Collected data:

* * *

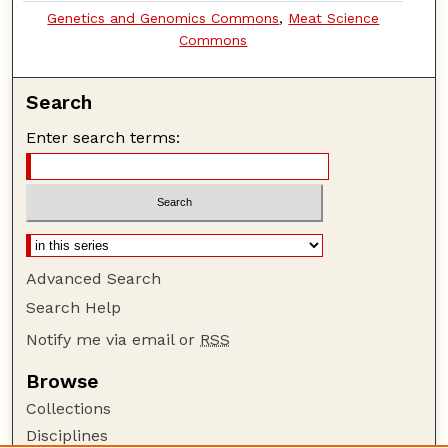
Genetics and Genomics Commons
,
Meat Science
Commons
Search
Enter search terms:
Advanced Search
Search Help
Notify me via email or
RSS
Browse
Collections
Disciplines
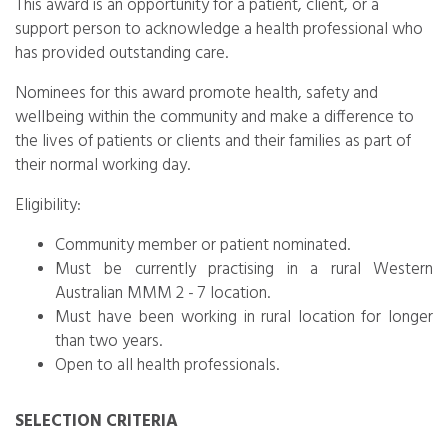
This award is an opportunity for a patient, client, or a
support person to acknowledge a health professional who
has provided outstanding care.
Nominees for this award promote health, safety and
wellbeing within the community and make a difference to
the lives of patients or clients and their families as part of
their normal working day.
Eligibility:
Community member or patient nominated.
Must be currently practising in a rural Western
Australian MMM 2 - 7 location.
Must have been working in rural location for longer
than two years.
Open to all health professionals.
SELECTION CRITERIA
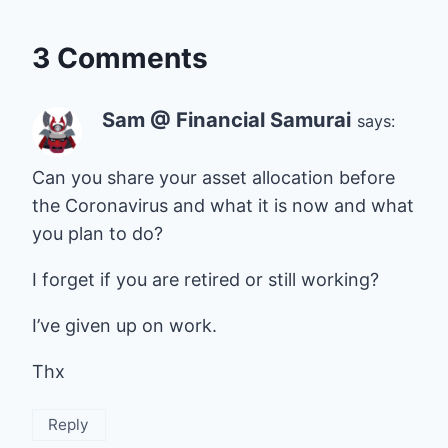
3 Comments
Sam @ Financial Samurai
says:
Can you share your asset allocation before
the Coronavirus and what it is now and what
you plan to do?
I forget if you are retired or still working?
I’ve given up on work.
Thx
Reply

* * *

Pull out the lines above in which the word "rural" appears.

*Output below:*
Must be currently practising in a rural Western
Must have been working in rural location for longer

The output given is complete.